Blurring the line between employer and provider may be risky business for healthcare institutions. A regional healthcare system’s policy of accessing patient records of job applicants recently landed the system in hot water with the Equal Employment Opportunity Commission (EEOC). On September 26, 2012, the EEOC filed a complaint against Aurora Health Care, Inc., in the U.S. District Court for the Eastern District of Wisconsin, alleging that the healthcare system violated the American with Disabilities Act (ADA) by rescinding a job offer to an applicant based on a review of information in her medical records when she had been a patient.
According to the complaint, the healthcare system offered the applicant a job as Registered Nurse Care Coordinator, contingent upon a medical examination. During the medical examination, the applicant was asked about a prescription that appeared in her medical records from when she was a patient at one of the system’s facilities. She explained that she had been diagnosed with multiple sclerosis and had been prescribed the medication to treat that condition. The healthcare system then rescinded the job offer.
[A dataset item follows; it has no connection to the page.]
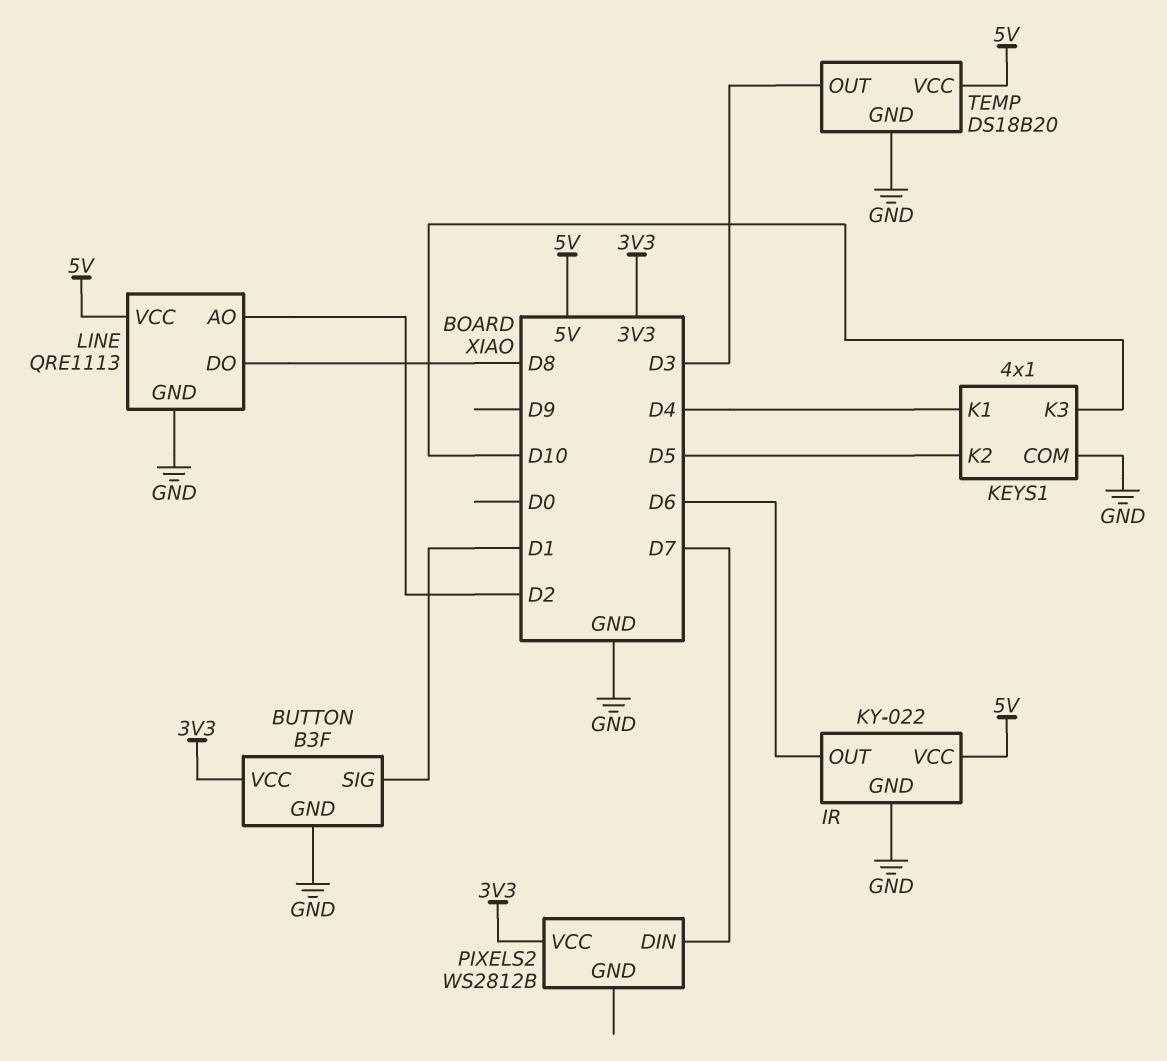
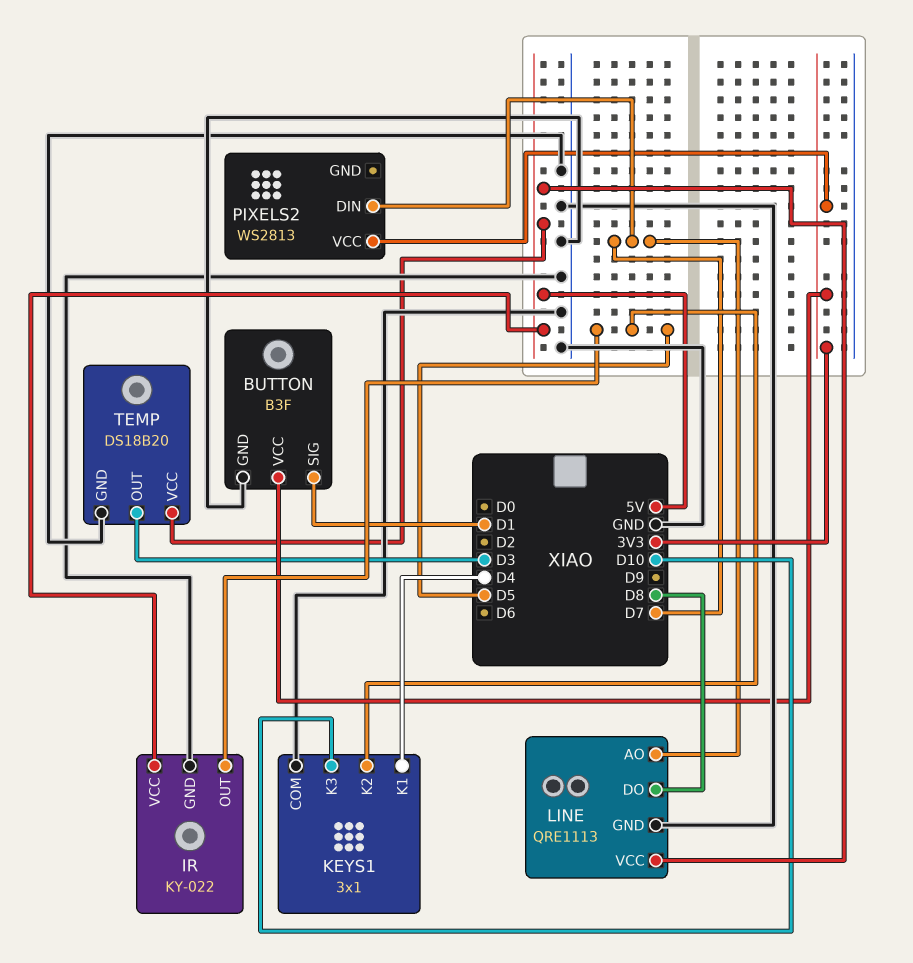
IR pin OUT: D6 -> D5
KEYS1: 4x1 -> 3x1
LINE pin AO: D2 -> D7
PIXELS2: WS2812B -> WS2813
Although the ADA permits employers to condition job offers on post-offer medical examinations, the EEOC asserted that the healthcare system’s practice of checking its patient records in connection with post-offer medical examinations, which it called a Medication Reconciliation Policy, violated the ADA. While it is too early to tell whether courts will accept the EEOC’s position, healthcare providers should take note of the EEOC’s stance on accessing patient records as part of a post-offer medical exam.